The categories he evaluated included CDs, software, videos, books, and consumer electronics. Books scored highest on both dimensions:
- Selection: 3 million titles in print, compared to ~300,000 CDs, or tens of thousands of consumer electronics SKUs
- Standardization: A book can be fully described by its title, author, ISBN, publisher, publication date, and a brief description — no need for extensive physical interaction before purchase
- Price stability: Books had standard retail prices; comparison shopping was straightforward
- Shipping: Books are dense, durable, and easy to ship without damage
The selection advantage was the crucial factor. A book that sells 2 copies per year nationally (the “long tail”) would never appear in any physical bookstore but could be listed in an online catalog at near-zero marginal cost. Amazon’s ability to fulfill any order from a centralized warehouse made the long tail commercially viable for the first time.
The Everything Store Plan
Bezos named his company after the world’s largest river and told early investors that books were “the first step in building something much larger.” His business plan, completed in the car on the drive from New York to Seattle in 1994, described an “everything store” — a company that would eventually sell any product that could be shipped.

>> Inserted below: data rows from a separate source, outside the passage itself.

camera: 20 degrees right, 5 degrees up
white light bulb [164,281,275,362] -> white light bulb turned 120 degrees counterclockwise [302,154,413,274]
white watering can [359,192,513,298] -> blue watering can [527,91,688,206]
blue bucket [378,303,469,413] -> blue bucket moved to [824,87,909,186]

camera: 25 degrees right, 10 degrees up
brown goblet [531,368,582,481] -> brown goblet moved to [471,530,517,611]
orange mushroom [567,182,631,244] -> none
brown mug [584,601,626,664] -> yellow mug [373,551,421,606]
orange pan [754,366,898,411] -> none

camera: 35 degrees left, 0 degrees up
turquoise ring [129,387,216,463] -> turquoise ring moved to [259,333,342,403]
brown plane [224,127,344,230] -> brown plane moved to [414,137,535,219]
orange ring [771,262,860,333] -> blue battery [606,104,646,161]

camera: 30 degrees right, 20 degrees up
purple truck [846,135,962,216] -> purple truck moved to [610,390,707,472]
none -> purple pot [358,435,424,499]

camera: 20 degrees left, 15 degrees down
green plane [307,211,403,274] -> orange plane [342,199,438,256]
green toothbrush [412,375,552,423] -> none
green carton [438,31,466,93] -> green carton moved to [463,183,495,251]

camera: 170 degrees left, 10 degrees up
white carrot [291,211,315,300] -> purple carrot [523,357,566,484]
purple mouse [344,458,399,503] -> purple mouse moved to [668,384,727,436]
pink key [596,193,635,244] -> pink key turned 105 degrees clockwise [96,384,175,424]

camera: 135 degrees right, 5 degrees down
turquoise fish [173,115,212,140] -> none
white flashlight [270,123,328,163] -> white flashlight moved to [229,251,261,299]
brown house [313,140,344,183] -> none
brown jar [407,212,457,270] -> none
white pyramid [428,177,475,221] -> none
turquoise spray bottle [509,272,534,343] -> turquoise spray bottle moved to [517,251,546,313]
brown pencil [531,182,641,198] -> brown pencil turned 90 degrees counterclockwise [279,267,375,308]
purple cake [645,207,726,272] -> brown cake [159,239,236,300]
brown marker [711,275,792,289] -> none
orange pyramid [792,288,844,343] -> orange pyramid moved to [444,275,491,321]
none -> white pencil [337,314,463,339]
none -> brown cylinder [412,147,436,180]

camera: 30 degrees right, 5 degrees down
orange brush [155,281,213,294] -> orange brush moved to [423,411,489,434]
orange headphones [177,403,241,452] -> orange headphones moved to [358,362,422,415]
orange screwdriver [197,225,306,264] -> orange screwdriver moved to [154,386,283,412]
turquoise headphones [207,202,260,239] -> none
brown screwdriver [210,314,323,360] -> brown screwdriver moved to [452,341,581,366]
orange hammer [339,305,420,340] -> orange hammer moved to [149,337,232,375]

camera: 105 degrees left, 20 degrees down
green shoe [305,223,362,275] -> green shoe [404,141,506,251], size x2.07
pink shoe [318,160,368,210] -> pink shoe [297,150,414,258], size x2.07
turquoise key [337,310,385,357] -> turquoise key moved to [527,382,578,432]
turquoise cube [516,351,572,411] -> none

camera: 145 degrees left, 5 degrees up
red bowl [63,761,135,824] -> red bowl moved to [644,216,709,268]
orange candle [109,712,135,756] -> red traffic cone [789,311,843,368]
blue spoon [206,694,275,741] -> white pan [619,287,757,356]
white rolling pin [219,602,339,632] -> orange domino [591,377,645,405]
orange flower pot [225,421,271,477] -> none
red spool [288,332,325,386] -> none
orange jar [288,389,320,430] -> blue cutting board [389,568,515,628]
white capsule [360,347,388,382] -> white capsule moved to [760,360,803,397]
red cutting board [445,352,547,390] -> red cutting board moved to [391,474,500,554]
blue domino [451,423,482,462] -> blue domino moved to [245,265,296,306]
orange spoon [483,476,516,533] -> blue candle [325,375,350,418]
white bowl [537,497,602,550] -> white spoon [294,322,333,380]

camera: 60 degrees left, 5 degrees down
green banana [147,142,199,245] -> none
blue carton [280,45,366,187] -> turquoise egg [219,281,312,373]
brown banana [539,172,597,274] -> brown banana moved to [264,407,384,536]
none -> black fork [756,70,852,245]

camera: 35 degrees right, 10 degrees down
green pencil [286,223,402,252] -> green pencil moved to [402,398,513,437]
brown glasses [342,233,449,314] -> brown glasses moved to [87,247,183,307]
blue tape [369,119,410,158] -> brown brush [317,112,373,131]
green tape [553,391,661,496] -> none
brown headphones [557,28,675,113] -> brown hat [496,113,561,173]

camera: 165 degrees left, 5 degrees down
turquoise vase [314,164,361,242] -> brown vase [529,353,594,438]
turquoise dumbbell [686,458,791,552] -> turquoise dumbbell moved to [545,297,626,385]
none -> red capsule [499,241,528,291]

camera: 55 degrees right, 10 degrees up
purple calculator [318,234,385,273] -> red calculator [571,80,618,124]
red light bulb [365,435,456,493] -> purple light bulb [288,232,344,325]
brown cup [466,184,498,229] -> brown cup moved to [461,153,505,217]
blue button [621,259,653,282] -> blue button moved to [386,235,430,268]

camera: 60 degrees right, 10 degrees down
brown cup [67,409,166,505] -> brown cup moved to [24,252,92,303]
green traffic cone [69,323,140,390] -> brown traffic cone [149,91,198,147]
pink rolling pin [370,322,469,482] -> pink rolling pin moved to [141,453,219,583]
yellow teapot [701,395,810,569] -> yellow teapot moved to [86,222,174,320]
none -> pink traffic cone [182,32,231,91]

This plan was not secret. Early Amazon job listings described the company’s vision explicitly. Bezos’s 1997 shareholder letter — his first as a public company CEO — framed the business around long-term market leadership and the now-iconic “Day 1” mindset, treating the books business as a starting point rather than an end in itself: the infrastructure being built was for the everything store that books were proving out.
Jeff Bezos and Amazon traces the path from the online bookstore through AWS, Amazon Prime, and the logistics empire.
The Long Tail Vindication
Wired editor Chris Anderson published “The Long Tail” in 2004 — the most-read article in Wired’s history — arguing that the internet had made the economics of niche products as attractive as hit products. Anderson credited Amazon explicitly as a primary example of the long tail in action.
The 3 million book titles Bezos targeted in 1994 were precisely the kind of niche inventory that traditional retail economics made impossible to stock and that online retail made trivially available.